Reproduce the text of every row below word for word, leaving out the pictures.

[Figure understanding tasks]
((
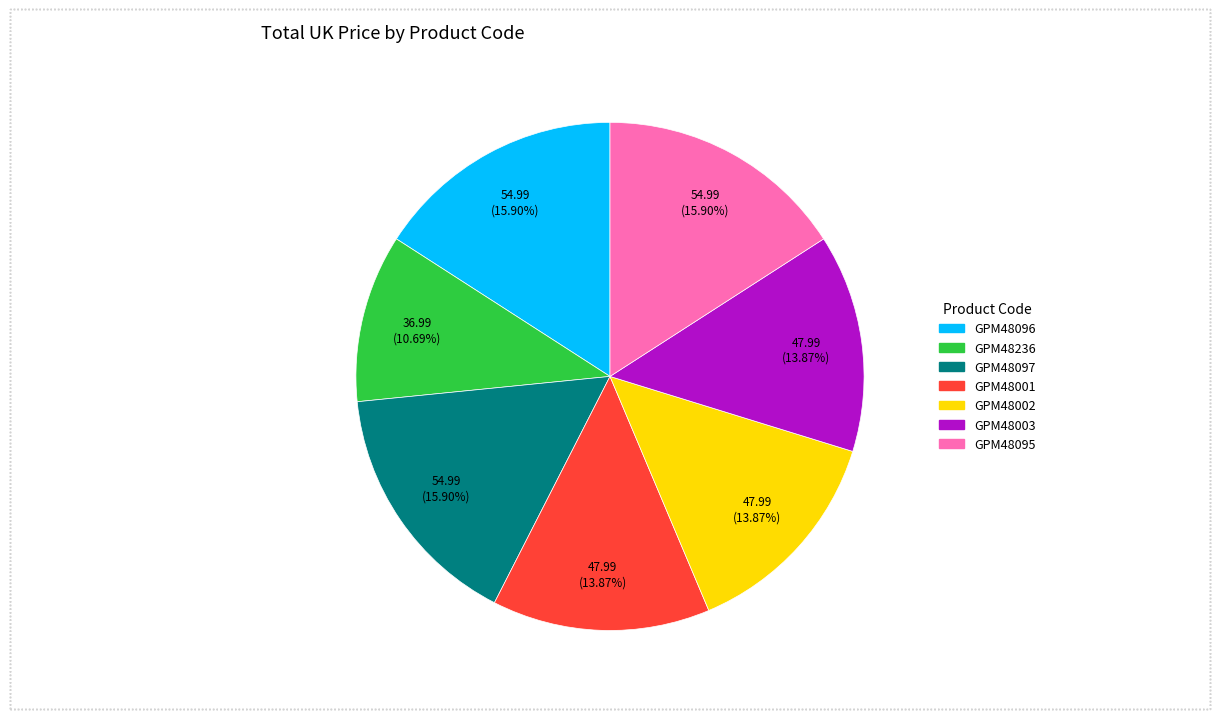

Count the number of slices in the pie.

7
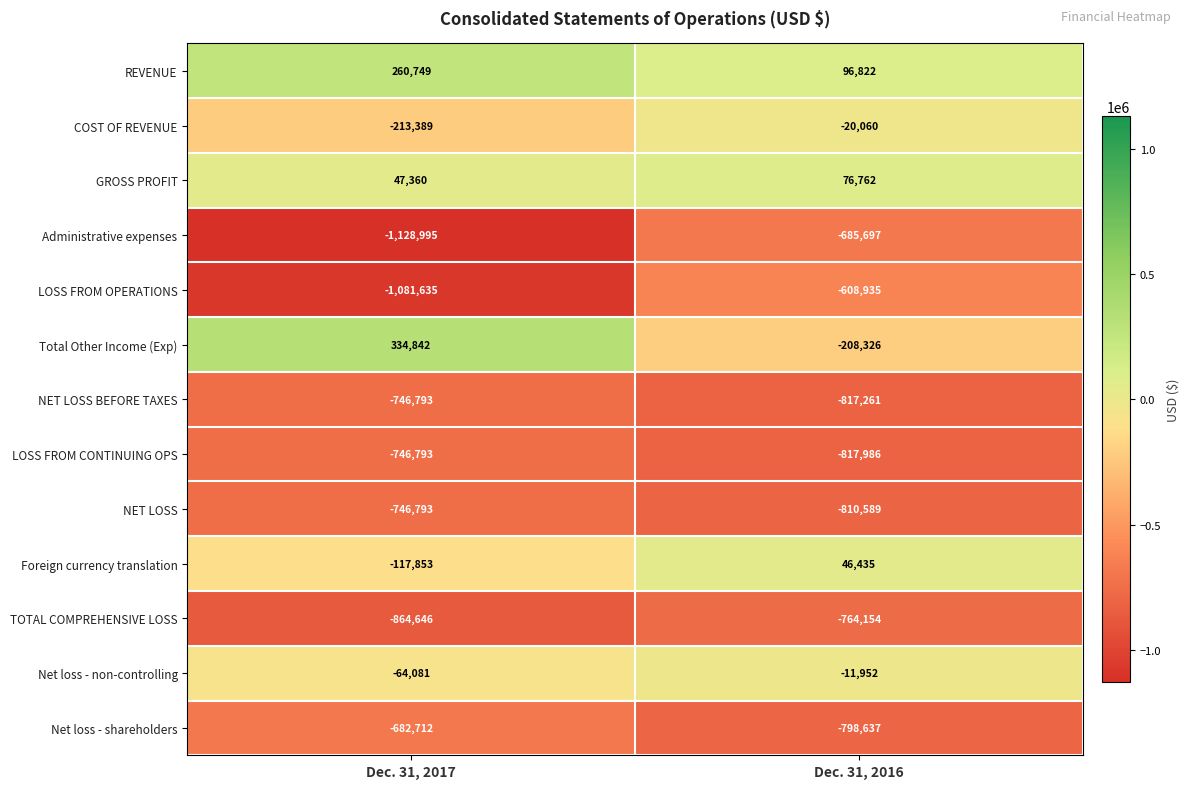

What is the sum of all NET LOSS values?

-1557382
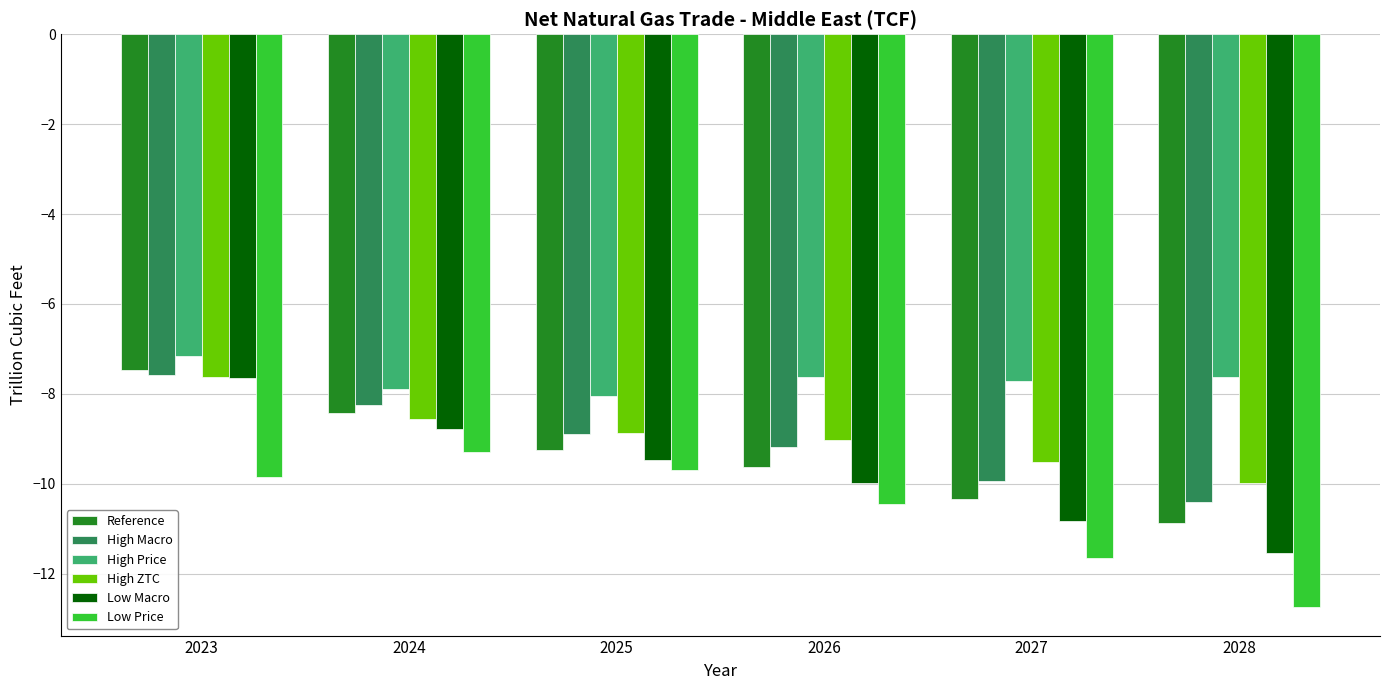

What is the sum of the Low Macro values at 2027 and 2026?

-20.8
))
EXERCISE RESULT:
Count the number of slices in the pie.

7

What is the sum of all NET LOSS values?

-1557382

What is the sum of the Low Macro values at 2027 and 2026?

-20.8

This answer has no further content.